The tentative recognition by Forner et al.1 that hepatic resection might be useful for certain patients with intermediate-stage HCC does not do justice to the rapidly growing literature demonstrating a good survival benefit and the safety of hepatic resection in many patients with intermediate-stage and even advanced-stage disease—no evidence of which is cited in the Review by Forner and colleagues. For example, numerous large studies have demonstrated the benefit of hepatic resection for patients with multinodual tumours and Child-Pugh A–B liver function. We performed a systematic review of 21 studies involving a total of 4,945 patients, and found that resection in carefully selected patients with multinodular HCC (≥2 tumours) was associated with a median overall survival of 41 months.14 This outcome is similar to the survival reported for patients with multinodular HCC exceeding the Milan criteria (that is, BCLC immediate-stage HCC) in a randomized controlled trial;15 the corresponding survival for patients treated with TACE was 14 months. More recently, we systematically reviewed 50 studies that investigated the use of hepatic resection to treat large (≥5 cm) or multinodular HCC, and 24 studies that investigated resection to treat HCC with macrovascular invasion (comprising 14,808 patients and 4,389 patients, respectively).16 The median 5-year overall survival after resection of large or multinodular HCC was 42% for Asians patients and 32% for other ethnic groups.16 In the patients with HCC and macrovascular involvement, median 5-year overall survival was as high as 14–18%.16 This trend in overall survival improvement has been increasing over the past several decades among patients with either of these forms of HCC,16 suggesting that survival might continue to increase as surgical techniques and perioperative care improve.

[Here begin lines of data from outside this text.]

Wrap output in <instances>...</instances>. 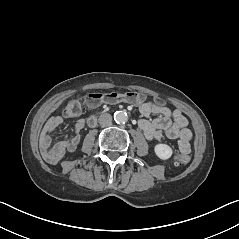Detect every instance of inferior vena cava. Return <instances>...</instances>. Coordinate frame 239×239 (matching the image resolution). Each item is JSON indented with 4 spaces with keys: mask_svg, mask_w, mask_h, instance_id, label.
I'll return each mask as SVG.
<instances>
[{
    "mask_svg": "<svg viewBox=\"0 0 239 239\" xmlns=\"http://www.w3.org/2000/svg\"><path fill=\"white\" fill-rule=\"evenodd\" d=\"M98 122L103 126H109L112 122V116L109 113L101 114Z\"/></svg>",
    "mask_w": 239,
    "mask_h": 239,
    "instance_id": "1",
    "label": "inferior vena cava"
}]
</instances>
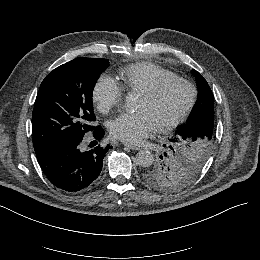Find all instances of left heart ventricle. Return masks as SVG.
I'll return each instance as SVG.
<instances>
[{"label": "left heart ventricle", "mask_w": 260, "mask_h": 260, "mask_svg": "<svg viewBox=\"0 0 260 260\" xmlns=\"http://www.w3.org/2000/svg\"><path fill=\"white\" fill-rule=\"evenodd\" d=\"M159 78L154 74V87ZM151 87V88H152ZM190 90L181 83L170 84L158 97L149 98L141 93L138 96L137 109H145L151 115L156 126L177 116L188 104Z\"/></svg>", "instance_id": "left-heart-ventricle-1"}]
</instances>
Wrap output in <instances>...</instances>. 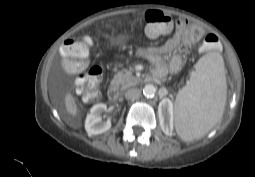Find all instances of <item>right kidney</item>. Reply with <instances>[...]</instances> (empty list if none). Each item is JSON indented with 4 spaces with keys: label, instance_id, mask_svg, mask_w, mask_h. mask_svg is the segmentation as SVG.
I'll return each instance as SVG.
<instances>
[{
    "label": "right kidney",
    "instance_id": "obj_1",
    "mask_svg": "<svg viewBox=\"0 0 255 177\" xmlns=\"http://www.w3.org/2000/svg\"><path fill=\"white\" fill-rule=\"evenodd\" d=\"M104 103L94 105L85 120V130L89 135H98L111 128V120L102 121L101 114L106 111Z\"/></svg>",
    "mask_w": 255,
    "mask_h": 177
}]
</instances>
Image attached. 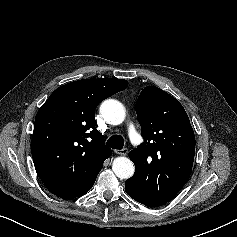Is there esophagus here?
I'll return each mask as SVG.
<instances>
[{"label": "esophagus", "mask_w": 237, "mask_h": 237, "mask_svg": "<svg viewBox=\"0 0 237 237\" xmlns=\"http://www.w3.org/2000/svg\"><path fill=\"white\" fill-rule=\"evenodd\" d=\"M115 153H117L118 155L126 156L128 154V149L127 148H123L121 150H115Z\"/></svg>", "instance_id": "esophagus-1"}]
</instances>
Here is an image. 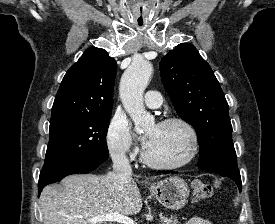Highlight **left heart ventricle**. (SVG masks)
Instances as JSON below:
<instances>
[{
    "instance_id": "1",
    "label": "left heart ventricle",
    "mask_w": 275,
    "mask_h": 224,
    "mask_svg": "<svg viewBox=\"0 0 275 224\" xmlns=\"http://www.w3.org/2000/svg\"><path fill=\"white\" fill-rule=\"evenodd\" d=\"M150 155L163 163H177L185 159L191 149L188 131L180 124L152 125L147 130Z\"/></svg>"
}]
</instances>
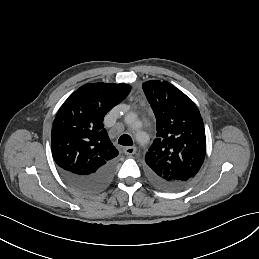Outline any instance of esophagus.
I'll return each mask as SVG.
<instances>
[{"instance_id": "34e87169", "label": "esophagus", "mask_w": 259, "mask_h": 259, "mask_svg": "<svg viewBox=\"0 0 259 259\" xmlns=\"http://www.w3.org/2000/svg\"><path fill=\"white\" fill-rule=\"evenodd\" d=\"M137 152V148L135 146H129L124 148V153L126 155H133Z\"/></svg>"}]
</instances>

To assess the efficacy of hepatic resection in patients with intermediate-stage HCC in more detail, we retrospectively reanalysed patients who underwent initial potentially curative resection at our two hospitals between January 2000 to December 2010.4,17 Subgroup analysis of data from 1,182 patients revealed that those with a single tumour >5 cm had a longer median survival duration and a higher rate of overall survival than patients with 2–3 tumours with a maximal diameter >3 cm or patients with >3 tumours of any size (Table 1). Although patients with >3 tumours had the worst overall survival after resection, median overall survival among this group (42 months) remained better than that reported for patients with intermediate-stage HCC who underwent TACE (14 months),15 TARE (17 months),10 or sorafenib (14.5 months)11 therapy in previous studies.

Table 1 Overall survival of patients with intermediate-stage HCC after hepatic resection*

In summary, we recommend strongly qualifying the suggestion by Forner and co-workers that TACE and sorafenib therapy should be the first-line treatments for patients with intermediate-stage and advanced-stage HCC, respectively. We suggest that for a substantial proportion of patients with intermediate-stage disease, more-aggressive treatments might need to be considered first. We also highlight the extensive literature documenting good clinical efficacy and safety of resection in certain patients with intermediate-stage and even advanced-stage disease. Importantly, if HCC recurs after initial resection, many patients could be eligible for a range of retreatments, including further resection, TACE, and radiofrequency ablation. Thus, it could be desirable to consider hepatic resection for the first-line treatment of many patients with intermediate-stage HCC.